**REQUIREMENT**
Copy each of the entries below word for word, with nothing changed.

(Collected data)
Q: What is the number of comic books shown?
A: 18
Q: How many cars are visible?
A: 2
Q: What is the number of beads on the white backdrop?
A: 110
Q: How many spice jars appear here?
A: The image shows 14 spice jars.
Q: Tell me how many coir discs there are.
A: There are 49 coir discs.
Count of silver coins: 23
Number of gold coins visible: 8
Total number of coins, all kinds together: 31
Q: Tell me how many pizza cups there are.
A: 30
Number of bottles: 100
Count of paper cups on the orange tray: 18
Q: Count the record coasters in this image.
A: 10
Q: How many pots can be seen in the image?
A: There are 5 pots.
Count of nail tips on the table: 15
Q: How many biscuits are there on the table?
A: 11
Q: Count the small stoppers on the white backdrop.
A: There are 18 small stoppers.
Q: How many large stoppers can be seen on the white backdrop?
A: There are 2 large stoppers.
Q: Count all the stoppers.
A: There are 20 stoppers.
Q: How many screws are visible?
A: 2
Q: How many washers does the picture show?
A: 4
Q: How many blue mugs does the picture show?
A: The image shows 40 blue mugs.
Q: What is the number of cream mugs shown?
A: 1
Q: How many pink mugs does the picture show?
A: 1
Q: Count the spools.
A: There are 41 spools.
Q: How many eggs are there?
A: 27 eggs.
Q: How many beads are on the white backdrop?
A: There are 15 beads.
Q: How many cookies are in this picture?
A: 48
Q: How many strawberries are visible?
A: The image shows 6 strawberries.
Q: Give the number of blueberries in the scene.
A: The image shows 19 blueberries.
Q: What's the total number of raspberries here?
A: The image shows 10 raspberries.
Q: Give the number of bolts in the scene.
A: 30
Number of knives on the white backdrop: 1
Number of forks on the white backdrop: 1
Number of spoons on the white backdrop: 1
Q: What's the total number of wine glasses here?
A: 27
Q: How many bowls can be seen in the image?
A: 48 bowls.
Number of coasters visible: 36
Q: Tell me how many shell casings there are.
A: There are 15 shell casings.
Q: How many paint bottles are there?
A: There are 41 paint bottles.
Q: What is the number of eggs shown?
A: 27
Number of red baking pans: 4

**EXERCISE SOLUTION**
Q: What is the number of comic books shown?
A: 18
Q: How many cars are visible?
A: 2
Q: What is the number of beads on the white backdrop?
A: 110
Q: How many spice jars appear here?
A: The image shows 14 spice jars.
Q: Tell me how many coir discs there are.
A: There are 49 coir discs.
Count of silver coins: 23
Number of gold coins visible: 8
Total number of coins, all kinds together: 31
Q: Tell me how many pizza cups there are.
A: 30
Number of bottles: 100
Count of paper cups on the orange tray: 18
Q: Count the record coasters in this image.
A: 10
Q: How many pots can be seen in the image?
A: There are 5 pots.
Count of nail tips on the table: 15
Q: How many biscuits are there on the table?
A: 11
Q: Count the small stoppers on the white backdrop.
A: There are 18 small stoppers.
Q: How many large stoppers can be seen on the white backdrop?
A: There are 2 large stoppers.
Q: Count all the stoppers.
A: There are 20 stoppers.
Q: How many screws are visible?
A: 2
Q: How many washers does the picture show?
A: 4
Q: How many blue mugs does the picture show?
A: The image shows 40 blue mugs.
Q: What is the number of cream mugs shown?
A: 1
Q: How many pink mugs does the picture show?
A: 1
Q: Count the spools.
A: There are 41 spools.
Q: How many eggs are there?
A: 27 eggs.
Q: How many beads are on the white backdrop?
A: There are 15 beads.
Q: How many cookies are in this picture?
A: 48
Q: How many strawberries are visible?
A: The image shows 6 strawberries.
Q: Give the number of blueberries in the scene.
A: The image shows 19 blueberries.
Q: What's the total number of raspberries here?
A: The image shows 10 raspberries.
Q: Give the number of bolts in the scene.
A: 30
Number of knives on the white backdrop: 1
Number of forks on the white backdrop: 1
Number of spoons on the white backdrop: 1
Q: What's the total number of wine glasses here?
A: 27
Q: How many bowls can be seen in the image?
A: 48 bowls.
Number of coasters visible: 36
Q: Tell me how many shell casings there are.
A: There are 15 shell casings.
Q: How many paint bottles are there?
A: There are 41 paint bottles.
Q: What is the number of eggs shown?
A: 27
Number of red baking pans: 4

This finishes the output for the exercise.